Looking for opinions on this (submitted on behalf of another party): bug or feature request?
Scenario: We have a confidential client and we’re doing an Authorization Code Flow.
-
The Confidential Client generates a PKCE and includes that in the request /authorize request. URL is sent to Resource Owner.
-
An attacker or the Resource Owner deletes the bit &code_challenge_method=S256&code_challenge={code}. This downgrades the request from Auth Code Flow with PKCE to just Auth Code Flow.
-
The Resource Owner completes the sign-in with the URL from step 1.
-
Authorization Code is returned to the Confidential Client
-
Confidential Client goes to request the tokens and includes the code_verifier in the API call.

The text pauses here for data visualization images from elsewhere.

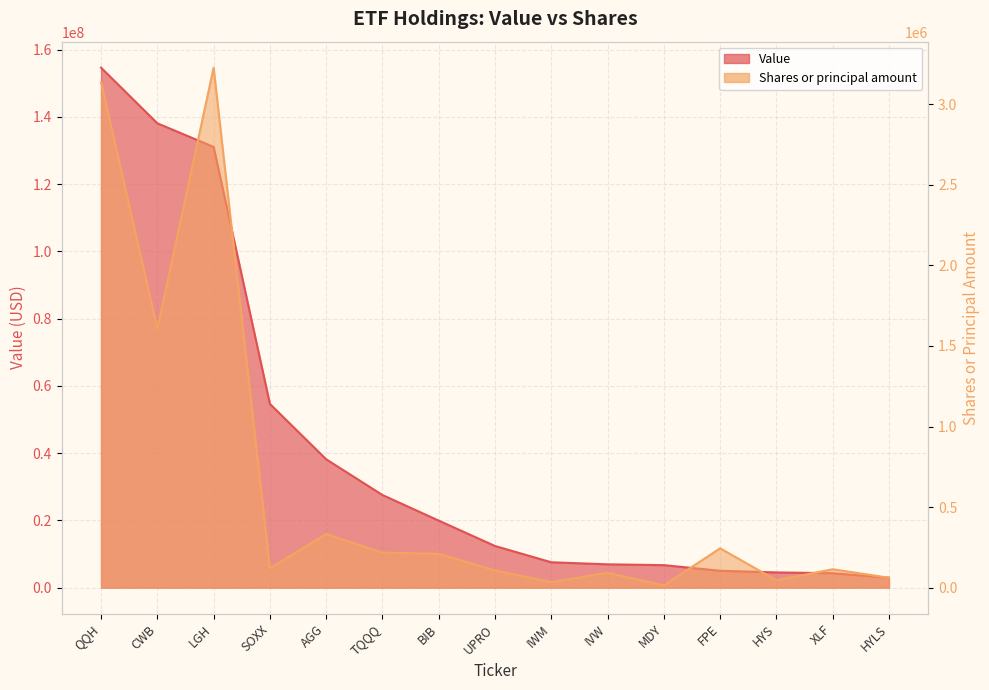

What is the sum of the Shares or principal amount values at TQQQ and MDY?

231297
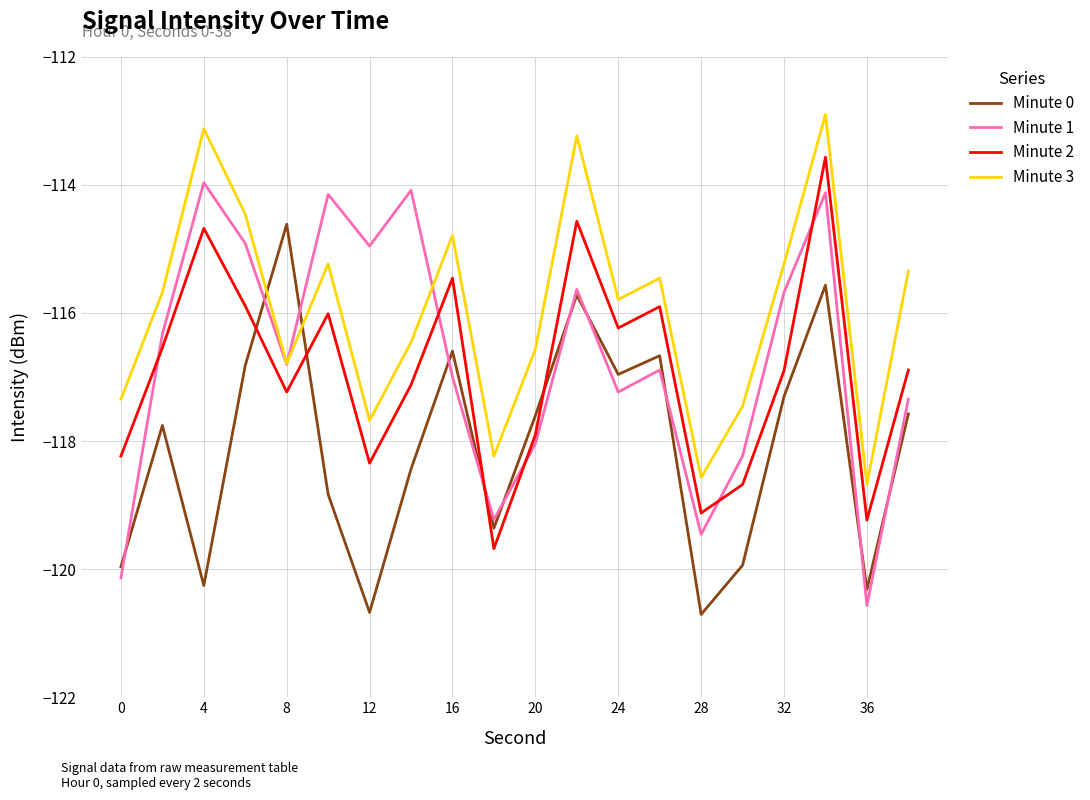

What are all the series names shown in the legend?

Minute 0, Minute 1, Minute 2, Minute 3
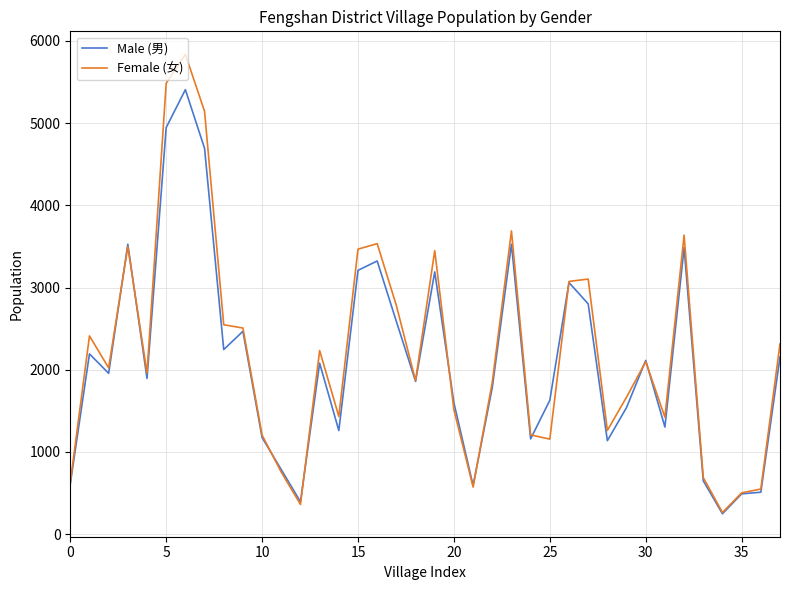

How many categories are shown in the chart?

38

Current behavior : OKTA returns the tokens.
Expected/Desired behavior: An error is returned saying that you can’t include code_verifier in a non PKCE flow.
Currently OKTA does not alert the Confidential Client that a non-PKCE flow has taken place. OKTA happily accepts the code_verifier for a non-PKCE flow in the token request which gives the confidential client false sense of security.

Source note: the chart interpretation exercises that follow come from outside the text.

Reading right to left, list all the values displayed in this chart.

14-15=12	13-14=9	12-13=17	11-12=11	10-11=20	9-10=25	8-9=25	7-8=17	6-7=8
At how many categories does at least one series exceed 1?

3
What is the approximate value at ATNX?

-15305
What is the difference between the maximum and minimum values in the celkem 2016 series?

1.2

Example: URL for the user:
https://{okta tenant}.okta.com/oauth2/default/v1/authorize?client_id={client_id}7&response_type=code&scope=openid%20offline_access&redirect_uri={callback URL}&state={state}
This returns the Authorization Code to the callback URL. With that code we get the tokens:
curl --location --request POST ‘https://{okta tenant}.okta.com/oauth2/default/v1/token’
–header ‘Content-Type: application/x-www-form-urlencoded’
–header ‘accept: application/json’ \
–data-urlencode ‘grant_type=authorization_code’
–data-urlencode 'redirect_uri={callback URL}’
–data-urlencode ‘code={Authorization code from step above}’
–data-urlencode ‘client_id={client_id}’
–data-urlencode ‘client_secret={client_secret}’
–data-urlencode ‘code_verifier={code verifier for the PKCE you wanted to use}’
–data-urlencode ‘scope=openid offline_access’
This returns the tokens. I would expect that there is an error returned since the Confidential Client expects this to be a PKCE flow.